L’article L. 411-2 du Code de l’environnement prévoit quant à lui une dérogation à l’interdiction de principe de destruction, quand trois conditions cumulatives et distinctes sont réunies : l’absence de solution alternative satisfaisante ; le maintien des espèces protégées dans un état de conservation favorable dans leur aire de répartition naturelle ; une justification relevant d’une liste limitative, parmi laquelle figure un intérêt public majeur du projet, du fait de sa nature et des intérêts économiques et sociaux.

Cette appréciation tient compte des mesures d’évitement, de réduction, mais aussi de compensation comme la rappelle le Conseil d’Etat dans son avis du 9 décembre 2022(n°463563)  : « compte tenu, notamment, des mesures d’évitement, réduction et compensation proposées par le pétitionnaire, et de l’état de conservation des espèces concernées… ».

En ce sens, il est possible de se référer, entre autres :

– à une décision de la Cour administrative d’appel du 7 octobre 2021 (n°20PA03478) : « compte tenu des impacts résiduels du projet, après mesures de réduction, de compensation et d’accompagnement et alors qu’il n’y a pas lieu de prendre en compte, pour cette appréciation, les effets sur les espèces protégées des aménagements susceptibles d’être réalisés sur la ZAC du Triangle de Gonesse, les associations requérantes ne sont pas fondées à soutenir que les mesures prévues par les arrêtés attaqués ne sont pas suffisantes au regard de l’objectif de maintien dans un état de conservation favorable des populations d’espèces protégées auxquelles il est porté atteinte du fait de la réalisation du projet de ligne 17… »

– à une décision du Conseil d’Etat en date du 28 décembre 2022 (n°449658) : « Pour déterminer si une dérogation peut être accordée sur le fondement du 4° du I de l’article L. 411-2 du code de l’environnement, il appartient à l’autorité administrative, sous le contrôle du juge, de porter une appréciation qui prenne en compte l’ensemble des aspects mentionnés au point 4, parmi lesquels figurent les atteintes que le projet est susceptible de porter aux espèces protégées, compte tenu, notamment, des mesures d’évitement, réduction et compensation proposées par le pétitionnaire et de l’état de conservation des espèces concernées ».

L’examen des conditions pour octroyer la dérogation doit se faire en deux étapes. Le Conseil d’Etat, dans sa décision du 28 décembre 2022 (n°449658), précise que « pour apprécier si le projet ne nuit pas au maintien, dans un état de conservation favorable, des populations des espèces concernées dans leur aire de répartition naturelle, il appartient à l’autorité administrative, sous le contrôle du juge, de déterminer, dans un premier temps, l’état de conservation des populations des espèces concernées et, dans un deuxième temps, les impacts géographiques et démographiques que les dérogations envisagées sont susceptibles de produire sur celui-ci ».

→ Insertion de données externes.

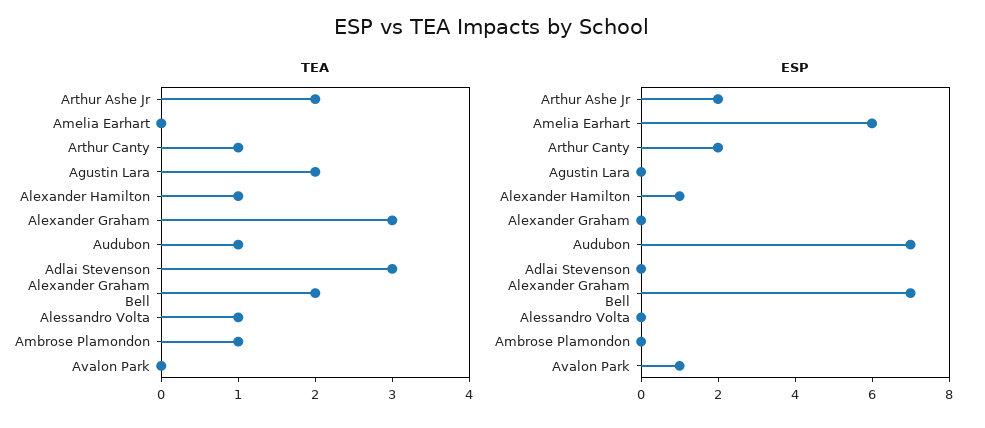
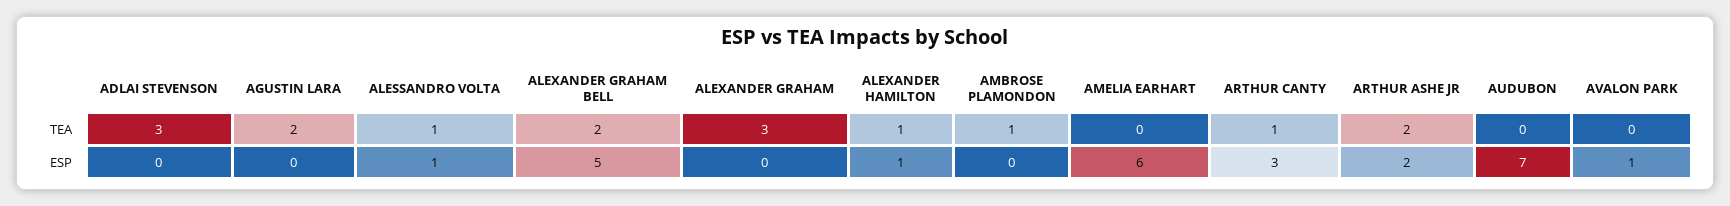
  {
    "TEA": {
      "Arthur Ashe Jr": 2,
      "Amelia Earhart": 0,
      "Arthur Canty": 1,
      "Agustin Lara": 2,
      "Alexander Hamilton": 1,
      "Alexander Graham": 3,
-     "Audubon": 1,
+     "Audubon": 0,
      "Adlai Stevenson": 3,
      "Alexander Graham Bell": 2,
      "Alessandro Volta": 1,
      "Ambrose Plamondon": 1,
      "Avalon Park": 0
    },
    "ESP": {
      "Arthur Ashe Jr": 2,
      "Amelia Earhart": 6,
-     "Arthur Canty": 2,
+     "Arthur Canty": 3,
      "Agustin Lara": 0,
      "Alexander Hamilton": 1,
      "Alexander Graham": 0,
      "Audubon": 7,
      "Adlai Stevenson": 0,
-     "Alexander Graham Bell": 7,
+     "Alexander Graham Bell": 5,
-     "Alessandro Volta": 0,
+     "Alessandro Volta": 1,
      "Ambrose Plamondon": 0,
      "Avalon Park": 1
    }
  }

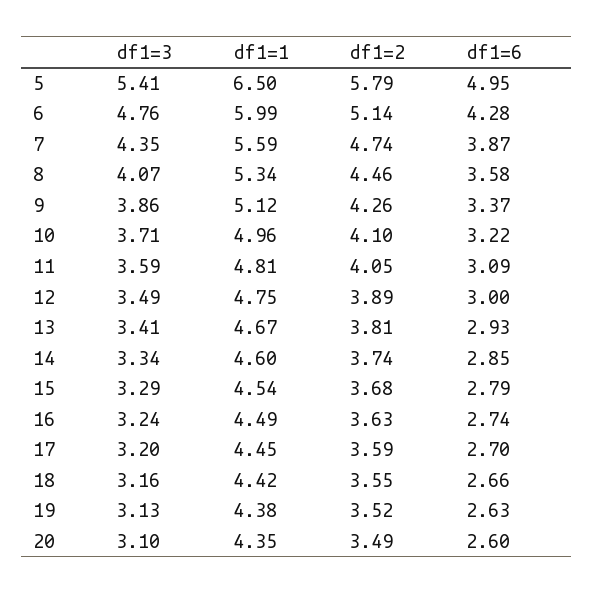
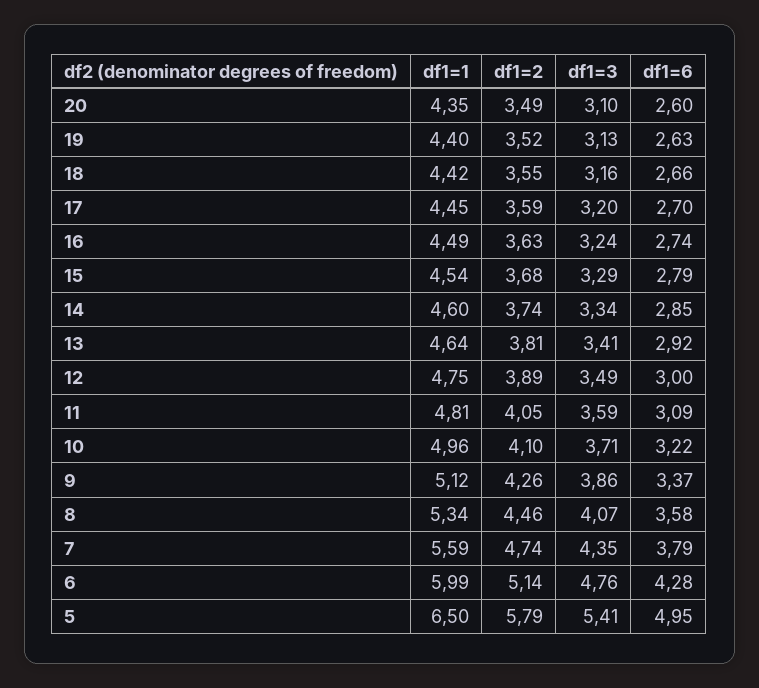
  {
    "df1=3": {
      "5": 5.41,
      "6": 4.76,
      "7": 4.35,
      "8": 4.07,
      "9": 3.86,
      "10": 3.71,
      "11": 3.59,
      "12": 3.49,
      "13": 3.41,
      "14": 3.34,
      "15": 3.29,
      "16": 3.24,
      "17": 3.2,
      "18": 3.16,
      "19": 3.13,
      "20": 3.1
    },
    "df1=1": {
      "5": 6.5,
      "6": 5.99,
      "7": 5.59,
      "8": 5.34,
      "9": 5.12,
      "10": 4.96,
      "11": 4.81,
      "12": 4.75,
-     "13": 4.67,
+     "13": 4.64,
      "14": 4.6,
      "15": 4.54,
      "16": 4.49,
      "17": 4.45,
      "18": 4.42,
-     "19": 4.38,
+     "19": 4.4,
      "20": 4.35
    },
    "df1=2": {
      "5": 5.79,
      "6": 5.14,
      "7": 4.74,
      "8": 4.46,
      "9": 4.26,
      "10": 4.1,
      "11": 4.05,
      "12": 3.89,
      "13": 3.81,
      "14": 3.74,
      "15": 3.68,
      "16": 3.63,
      "17": 3.59,
      "18": 3.55,
      "19": 3.52,
      "20": 3.49
    },
    "df1=6": {
      "5": 4.95,
      "6": 4.28,
-     "7": 3.87,
+     "7": 3.79,
      "8": 3.58,
      "9": 3.37,
      "10": 3.22,
      "11": 3.09,
      "12": 3,
-     "13": 2.93,
+     "13": 2.92,
      "14": 2.85,
      "15": 2.79,
      "16": 2.74,
      "17": 2.7,
      "18": 2.66,
      "19": 2.63,
      "20": 2.6
    }
  }

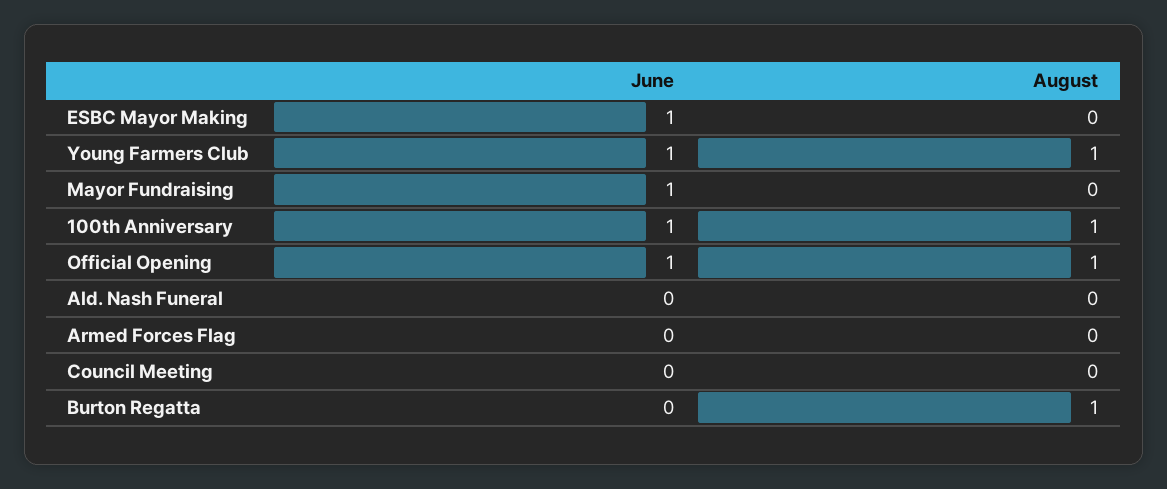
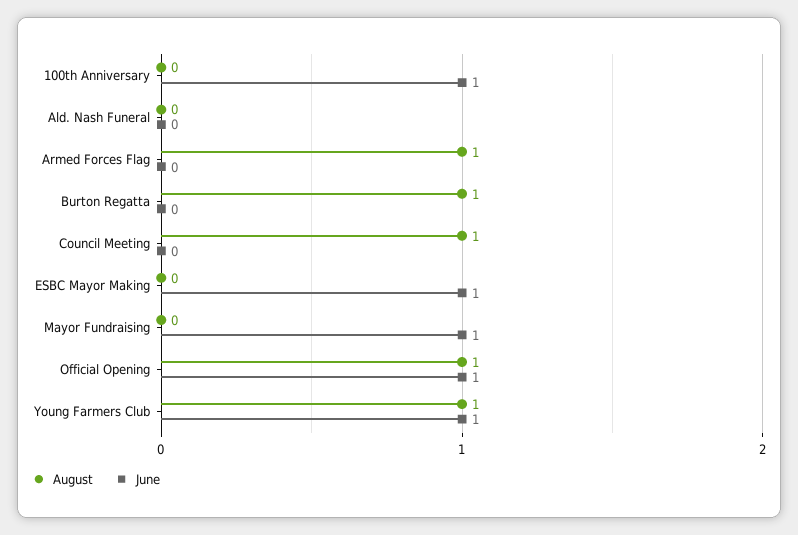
  {
    "June": {
      "ESBC Mayor Making": 1,
      "Young Farmers Club": 1,
      "Mayor Fundraising": 1,
      "100th Anniversary": 1,
      "Official Opening": 1,
      "Ald. Nash Funeral": 0,
      "Armed Forces Flag": 0,
      "Council Meeting": 0,
      "Burton Regatta": 0
    },
    "August": {
      "ESBC Mayor Making": 0,
      "Young Farmers Club": 1,
      "Mayor Fundraising": 0,
-     "100th Anniversary": 1,
+     "100th Anniversary": 0,
      "Official Opening": 1,
      "Ald. Nash Funeral": 0,
-     "Armed Forces Flag": 0,
+     "Armed Forces Flag": 1,
-     "Council Meeting": 0,
+     "Council Meeting": 1,
      "Burton Regatta": 1
    }
  }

Ces décisions de la juridiction administrative peuvent être rapprochées de celle de la Cour de cassation qui souligne que l’exigence d’une dérogation s’applique, alors même que l’atteinte concerne une espèce dont l’état de conservation s’améliore (Cass. civ. 3ème, 30 novembre 2022, n°21-16.404). En l’occurrence, la Cour précisait que « la cour d’appel, qui n’a pas substitué son appréciation à celle de l’administration quant aux prescriptions assortissant les autorisations de poursuite d’exploitation délivrées en 2014 au titre de la police spéciale des installations classées applicable aux éoliennes, a retenu à bon droit que ne constituait pas une atteinte au principe de séparation des autorités administratives et judiciaires, ni une immixtion du juge judiciaire dans l’exercice des pouvoirs reconnus à l’autorité administrative le fait, pour le juge judiciaire, saisi, sur le fondement de l’article 1240 du Code civil, d’une action en responsabilité fondée sur la destruction d’une espèce sauvage protégée, de constater la violation des dispositions de l’article L. 411-2, 1°, du code de l’environnement sans justification, par les contrevenants, d’une dérogation accordée par l’autorité administrative ».